-- begin SOURCE PASSAGE --
Neither the decade nor the distance between the older Owen and twenty-something Audrey jeopardize their relationship. The political chasm does. Owen votes Republican; Audrey, Democrat. You can bridge a generation gap and wormhole the way to long-distance-relationship success. The notion that love can transcend political disagreements seems further fetched the further we find ourselves from James Carville and Mary Matalin’s wedding day.

Owen, a foreign affairs academic of sorts who fantasizes about influencing policy through a perch in the Romney administration, especially in the moments he spends with “his liquid mistress,” meets the attractive, much younger, underemployed graduate student Audrey, who happens to live in the same building as his mother, whose apartment Owen minds for the summer. Readers wander around M Street’s Georgetown Tobacco, Connecticut Avenue’s Politics & Prose bookstore, and other points of interest around the city whose main point of interest is politics. And the protagonist wanders around his politics in social and work settings despite his ambitions revolving around ending up in Foggy Bottom or the White House as a political animal, even if of the wonkish, Risk-board obsessed variety.
-- end SOURCE PASSAGE --
-- begin RECORDS PROVIDED --
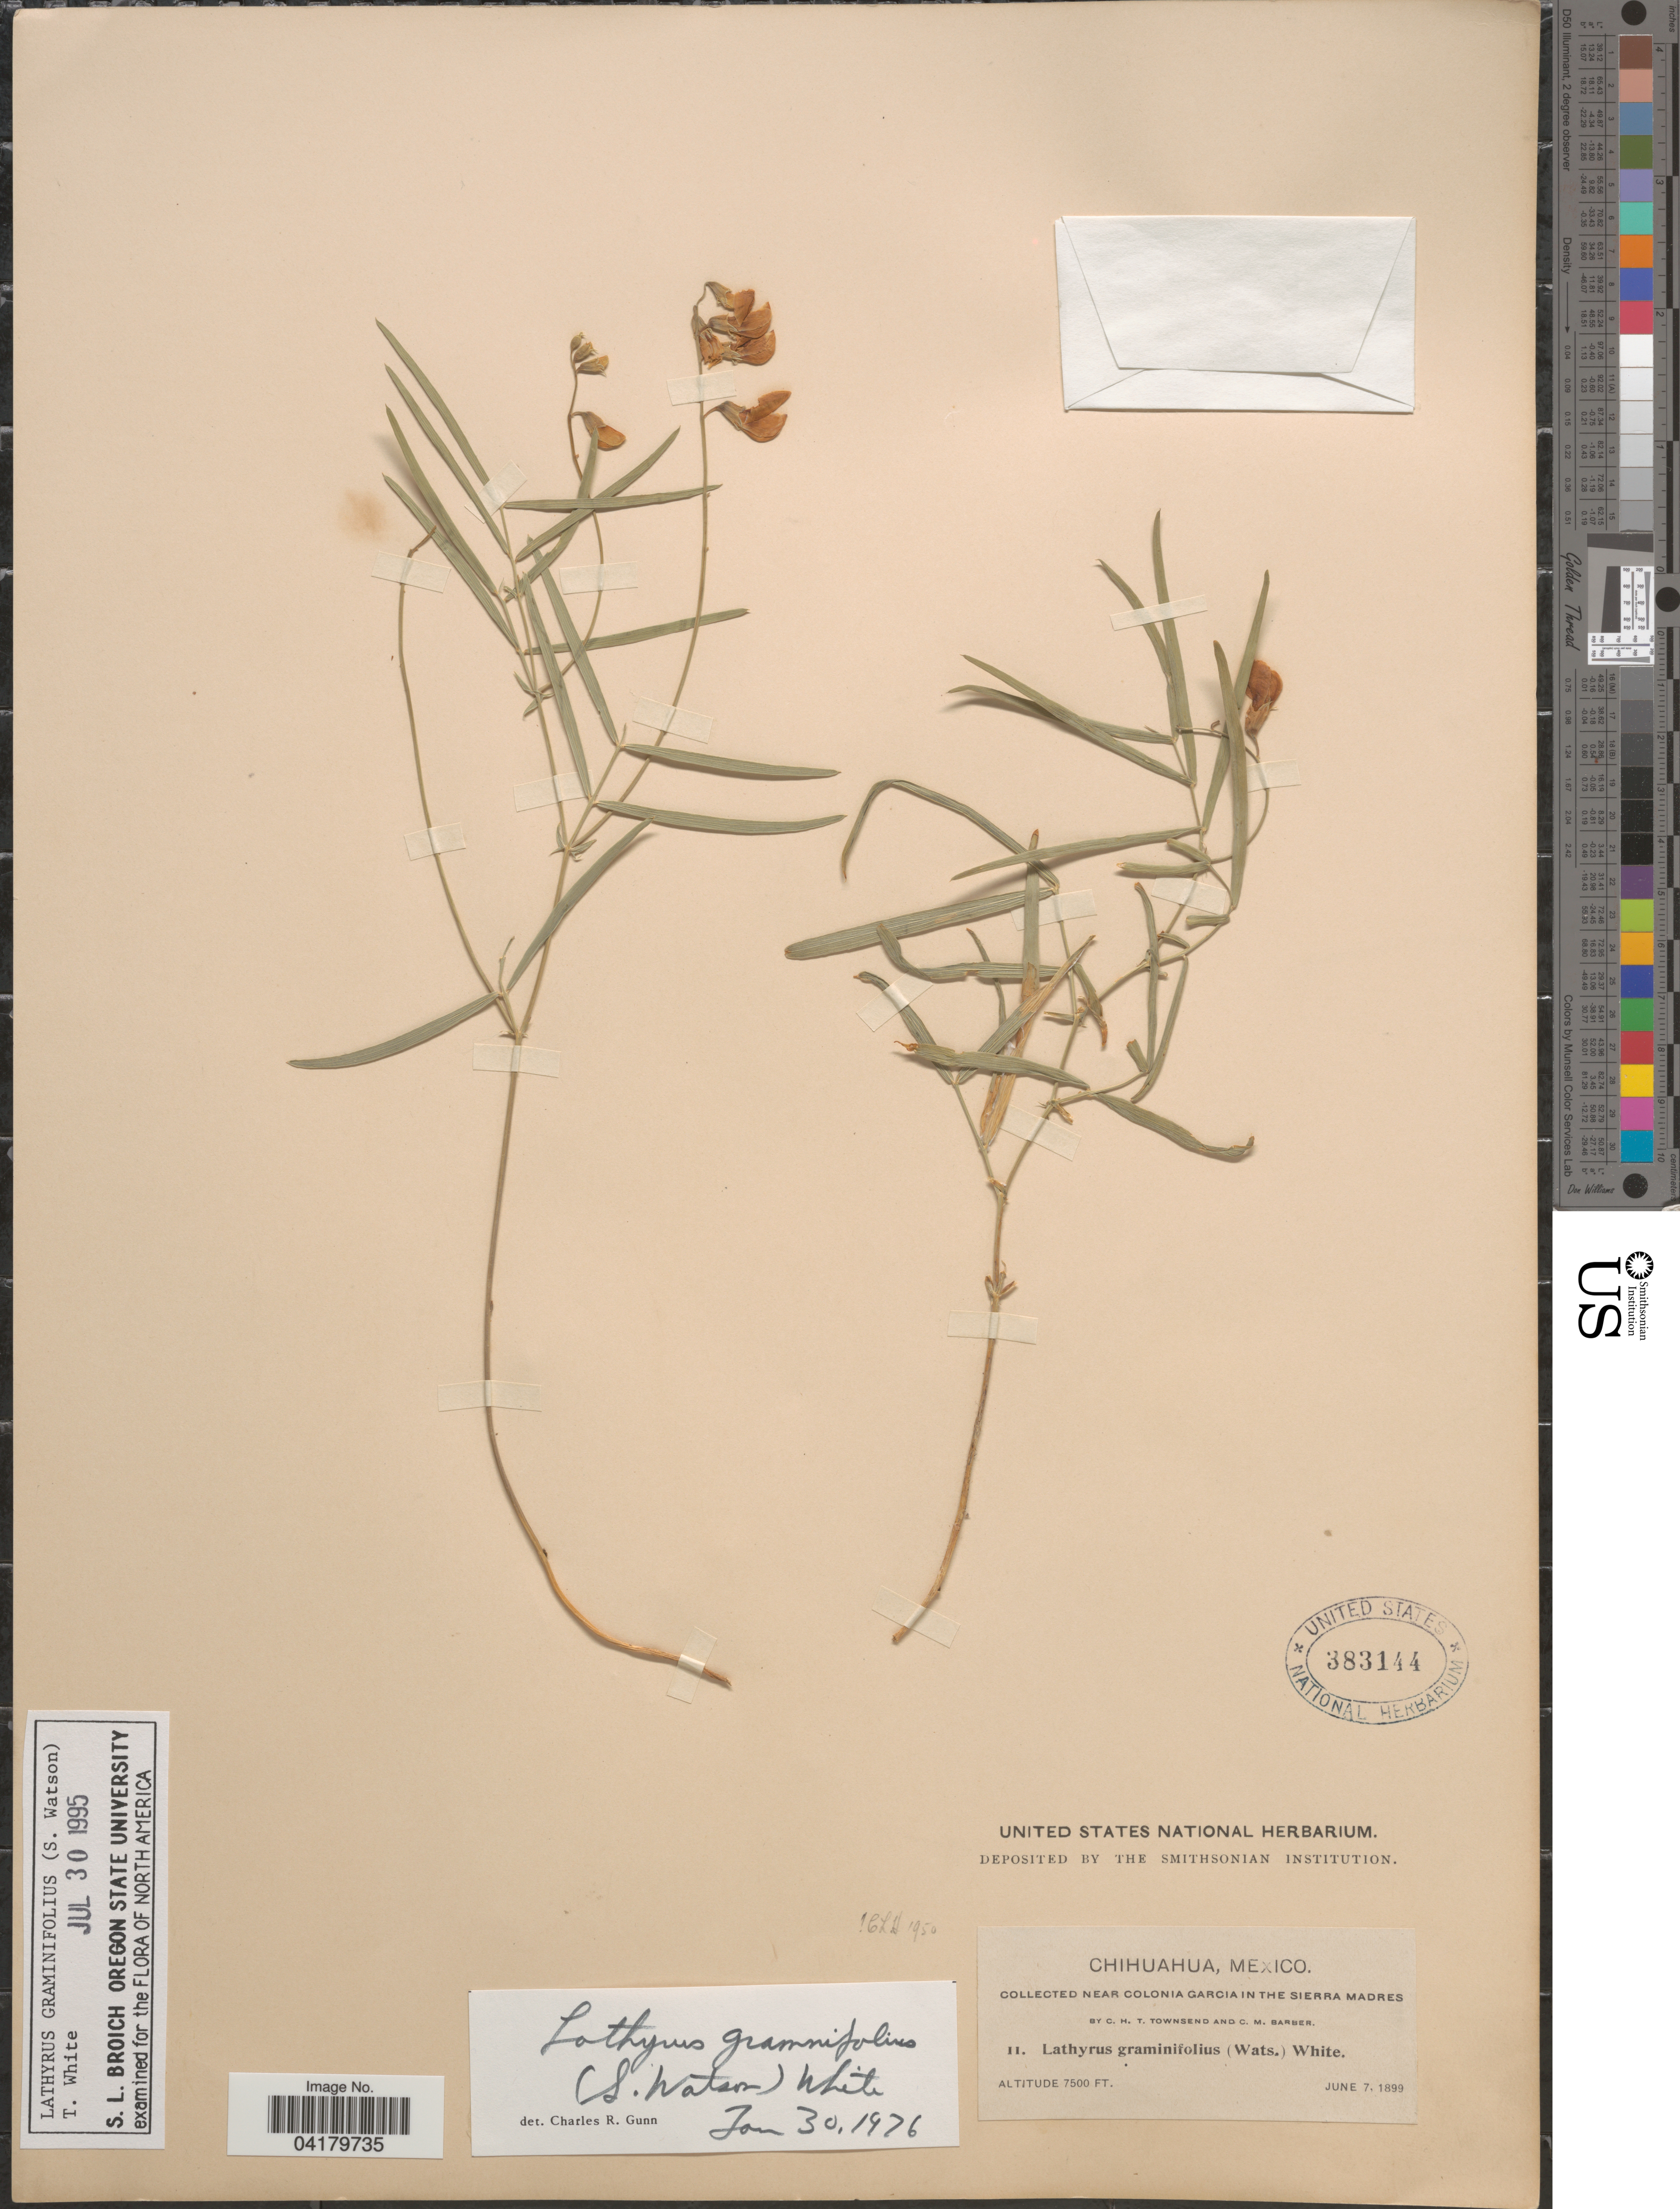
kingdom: Plantae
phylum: Tracheophyta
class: Magnoliopsida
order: Fabales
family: Fabaceae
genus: Lathyrus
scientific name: Lathyrus graminifolius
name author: (S. Watson) T.G. White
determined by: Broich, Steven L.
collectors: C. H. T. Townsend & C. Barber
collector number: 11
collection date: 1899-06-07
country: Mexico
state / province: Chihuahua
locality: Near Colonia Garcia in the Sierra Madres.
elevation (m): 2286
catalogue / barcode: US 383144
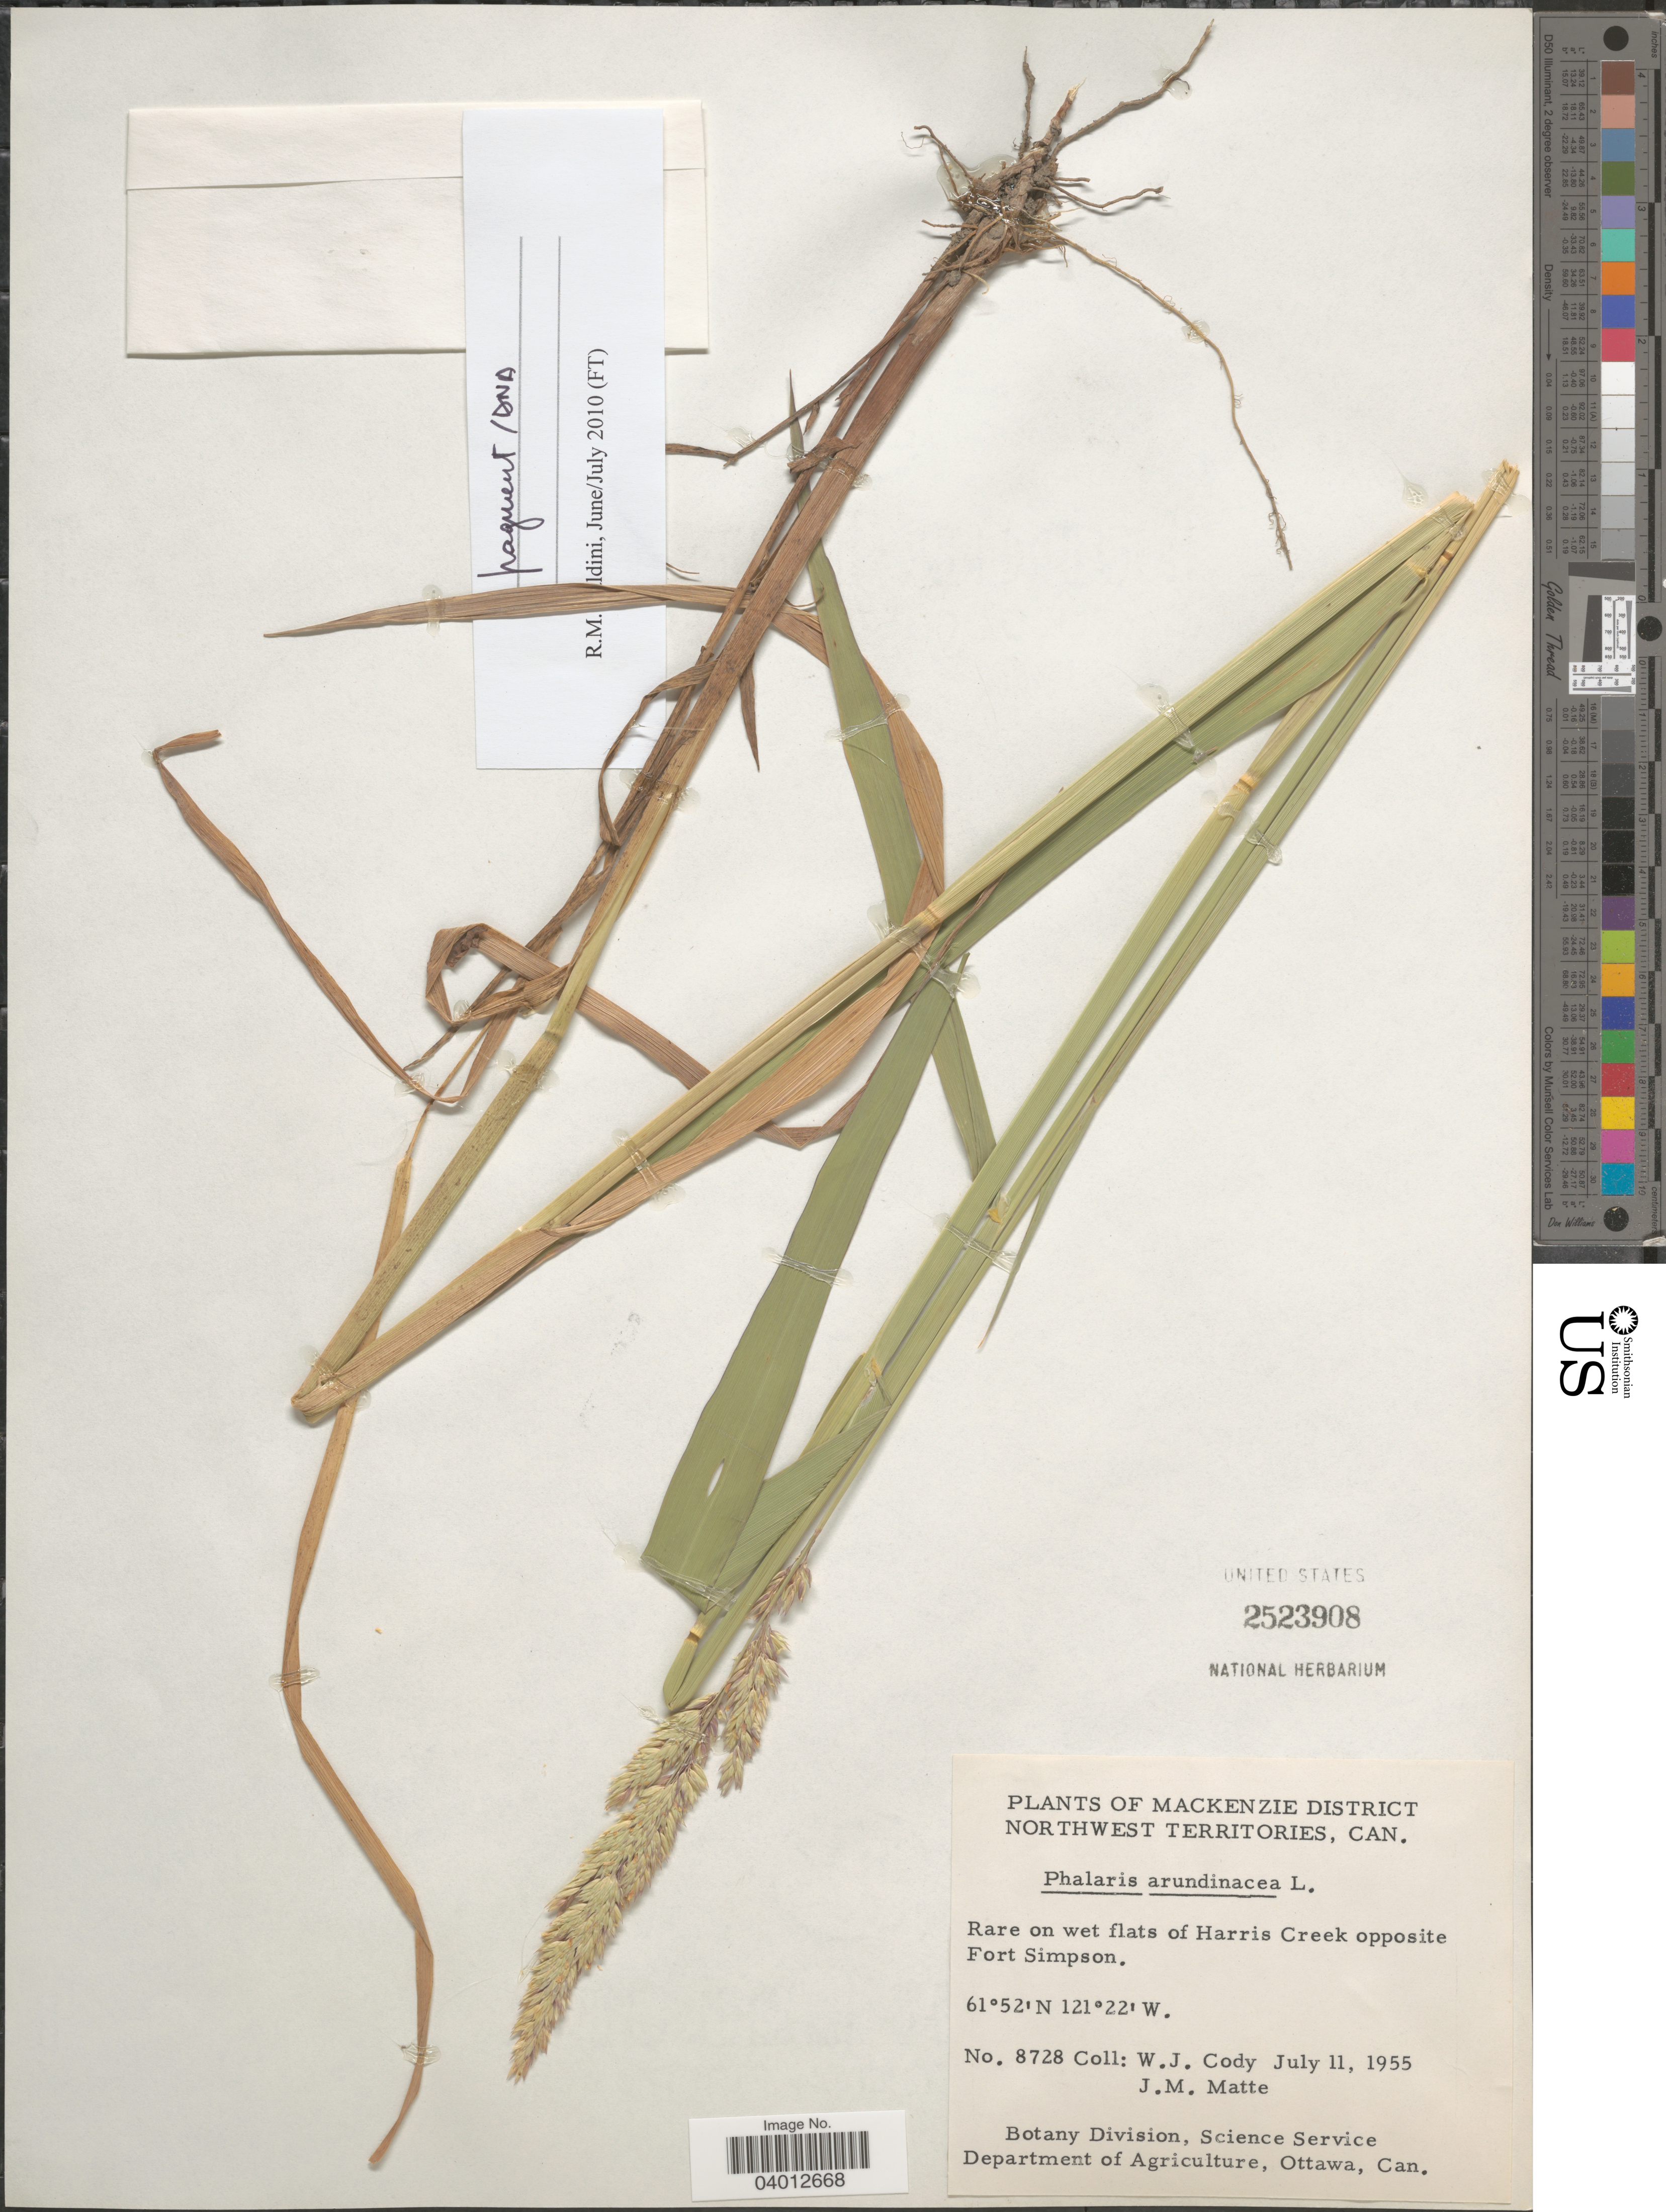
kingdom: Plantae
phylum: Tracheophyta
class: Liliopsida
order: Poales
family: Poaceae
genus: Phalaris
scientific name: Phalaris arundinacea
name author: L.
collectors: W. Cody & J. Matte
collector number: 8728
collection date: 1955-07-11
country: Canada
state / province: Northwest Territories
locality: Mackenzie District. On wet flats of Harris Creek opposite Fort Simpson.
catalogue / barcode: US 2523908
-- end RECORDS PROVIDED --
— STATED PROBLEM 1 —
Reproduce both plant catalog rows line for line, without the pictures.
— STATED PROBLEM 2 —
Carry on the passage about Owen and Audrey from where it stops.

— EXERCISE RESPONSE 1 —
kingdom: Plantae
phylum: Tracheophyta
class: Magnoliopsida
order: Fabales
family: Fabaceae
genus: Lathyrus
scientific name: Lathyrus graminifolius
name author: (S. Watson) T.G. White
determined by: Broich, Steven L.
collectors: C. H. T. Townsend & C. Barber
collector number: 11
collection date: 1899-06-07
country: Mexico
state / province: Chihuahua
locality: Near Colonia Garcia in the Sierra Madres.
elevation (m): 2286
catalogue / barcode: US 383144
kingdom: Plantae
phylum: Tracheophyta
class: Liliopsida
order: Poales
family: Poaceae
genus: Phalaris
scientific name: Phalaris arundinacea
name author: L.
collectors: W. Cody & J. Matte
collector number: 8728
collection date: 1955-07-11
country: Canada
state / province: Northwest Territories
locality: Mackenzie District. On wet flats of Harris Creek opposite Fort Simpson.
catalogue / barcode: US 2523908

— EXERCISE RESPONSE 2 —
The odd couple not-so-oddly falls into bed, a situation that causes Owen to ponder “the perversities of modern love: One had to be very careful about not rushing into declaring it; such declarations normally happened long after the first copulation.”

Far more awkward to say for Owen than the “L” word is the “R” word, which he refuses to say. His Democrat girlfriend not only does not know she dates a Republican, she also believes, with her boyfriend doing nothing to disabuse her of the notion, that he works for an Obama second term. “Owen nodded automatically, deciding not at this moment to redirect her,” Red State Blues informs of an awkward conversation between the paramours about the 42nd president. “He did not remember very well all the reasons he himself had disliked Clinton. It was not a topic for now.”

The reticence recalled his days as a student. “At Columbia he had felt like a dissident from the ruling ideology but had not risked anything; he had adopted more and more sophisticated subterfuges to avoid stating his real political beliefs, satisfying his conscience by not technically lying but never revealing what he really thought. These subterfuges had become second nature; it had become an effort to not deploy them.” With professors as with paramours, draw back that ballot-box curtain at one’s own risk.

What Owen certainly regards as, at worst, white lies strikes others as dishonesty profound, especially in its reliance on legalisms to soothe conscience. His deception naturally blows up in his face.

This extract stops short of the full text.